What is required
Go through the data and copy each line that holds "visible".

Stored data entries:
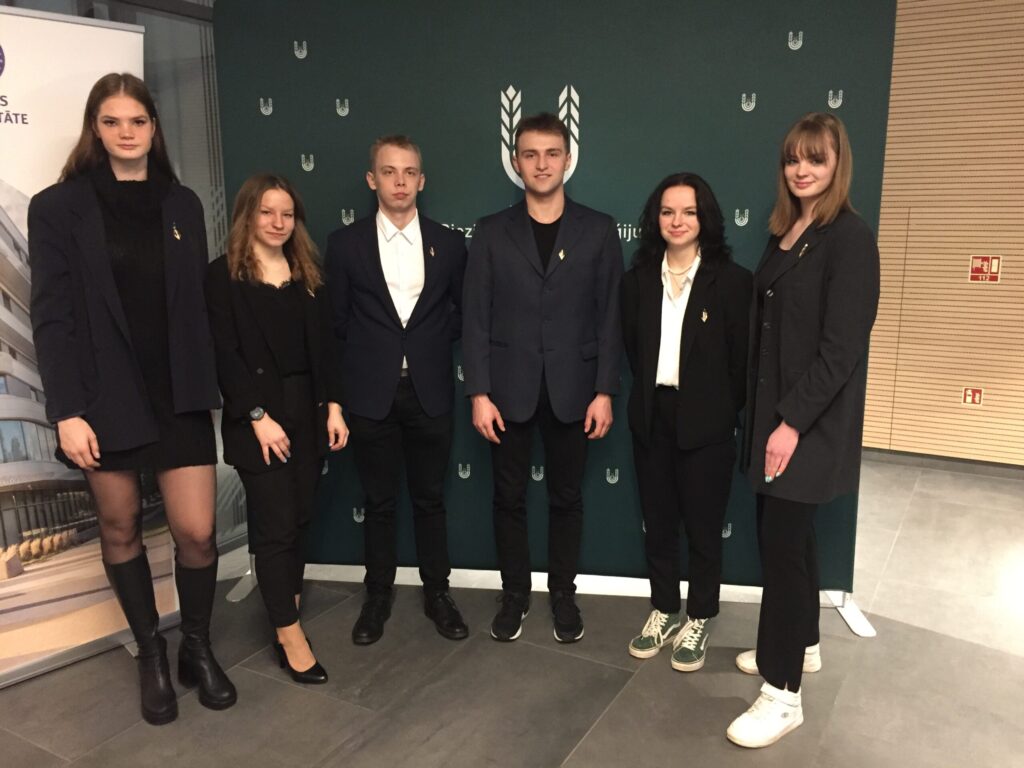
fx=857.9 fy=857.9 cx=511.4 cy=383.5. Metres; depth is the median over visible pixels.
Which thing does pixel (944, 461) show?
baseboard
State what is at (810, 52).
backdrop banner
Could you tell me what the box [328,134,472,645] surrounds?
man
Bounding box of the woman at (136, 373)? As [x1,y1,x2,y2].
[26,69,238,724]
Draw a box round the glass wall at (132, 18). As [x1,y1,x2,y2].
[0,0,248,567]
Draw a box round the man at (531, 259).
[461,109,624,648]
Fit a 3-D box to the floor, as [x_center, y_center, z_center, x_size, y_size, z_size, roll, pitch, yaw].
[0.621,1.213,1.588,7.636,0.106,8.151,6,13,29]
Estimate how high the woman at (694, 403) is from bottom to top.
1.538 m
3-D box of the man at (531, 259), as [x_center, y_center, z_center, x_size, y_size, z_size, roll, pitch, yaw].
[0.103,-0.029,2.997,0.542,1.775,0.546,-1,11,-4]
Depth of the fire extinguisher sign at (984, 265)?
4.76 m
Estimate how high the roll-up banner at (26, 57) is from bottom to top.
2.091 m
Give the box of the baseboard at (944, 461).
[860,447,1023,478]
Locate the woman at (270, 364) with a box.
[206,171,347,695]
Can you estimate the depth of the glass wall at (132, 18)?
3.44 m
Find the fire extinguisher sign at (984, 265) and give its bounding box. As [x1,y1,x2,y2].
[969,255,1001,282]
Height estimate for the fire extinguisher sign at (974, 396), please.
0.107 m
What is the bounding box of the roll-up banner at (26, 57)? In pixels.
[0,3,181,682]
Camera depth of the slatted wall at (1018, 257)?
4.72 m
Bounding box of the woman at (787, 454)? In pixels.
[726,112,879,745]
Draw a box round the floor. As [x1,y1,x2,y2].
[0,456,1023,767]
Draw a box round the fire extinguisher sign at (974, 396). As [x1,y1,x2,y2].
[962,387,983,405]
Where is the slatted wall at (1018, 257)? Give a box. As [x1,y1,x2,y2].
[864,0,1023,469]
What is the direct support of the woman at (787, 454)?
on the floor
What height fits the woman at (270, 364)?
1.526 m
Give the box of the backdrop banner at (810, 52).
[217,0,903,627]
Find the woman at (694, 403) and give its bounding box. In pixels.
[622,171,752,670]
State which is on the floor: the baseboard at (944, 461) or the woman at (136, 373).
the woman at (136, 373)

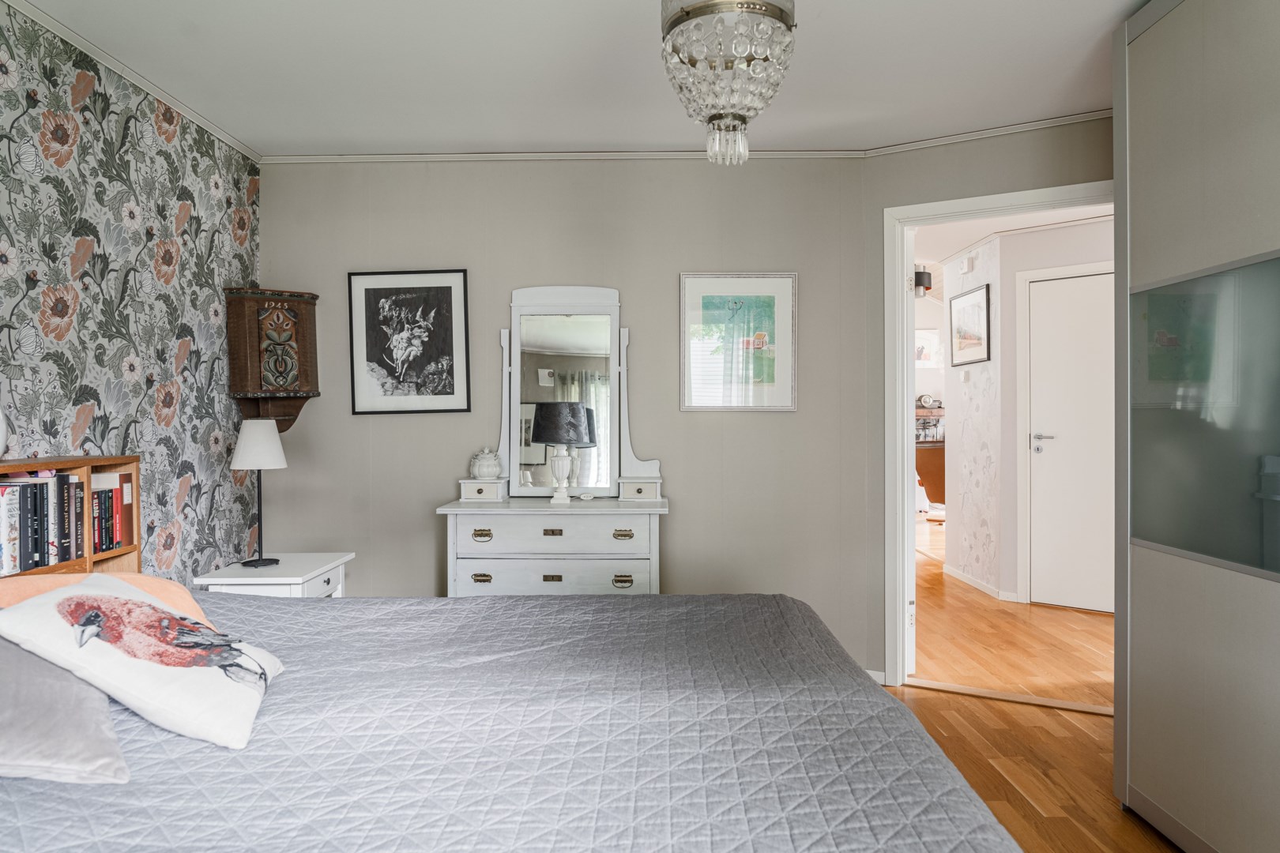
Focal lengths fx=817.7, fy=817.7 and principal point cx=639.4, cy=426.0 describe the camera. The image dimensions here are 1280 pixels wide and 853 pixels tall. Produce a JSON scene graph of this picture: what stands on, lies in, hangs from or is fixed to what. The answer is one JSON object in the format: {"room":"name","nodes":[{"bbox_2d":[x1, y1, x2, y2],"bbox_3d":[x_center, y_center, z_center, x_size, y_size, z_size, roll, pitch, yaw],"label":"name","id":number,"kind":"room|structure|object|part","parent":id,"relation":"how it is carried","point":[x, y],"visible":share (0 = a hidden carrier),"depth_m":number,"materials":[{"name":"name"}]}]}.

Answer box
fx=857.9 fy=857.9 cx=511.4 cy=383.5. Metres; depth is the median over visible pixels.
Focal lengths fx=817.7, fy=817.7 and principal point cx=639.4, cy=426.0 describe the camera. The image dimensions here are 1280 pixels wide and 853 pixels tall. Produce a JSON scene graph of this picture: what stands on, lies in, hangs from or is fixed to what. The answer is one JSON object in the format: {"room":"name","nodes":[{"bbox_2d":[x1, y1, x2, y2],"bbox_3d":[x_center, y_center, z_center, x_size, y_size, z_size, roll, pitch, yaw],"label":"name","id":number,"kind":"room|structure|object|part","parent":id,"relation":"how it is carried","point":[x, y],"visible":share (0 = a hidden carrier),"depth_m":number,"materials":[{"name":"name"}]}]}.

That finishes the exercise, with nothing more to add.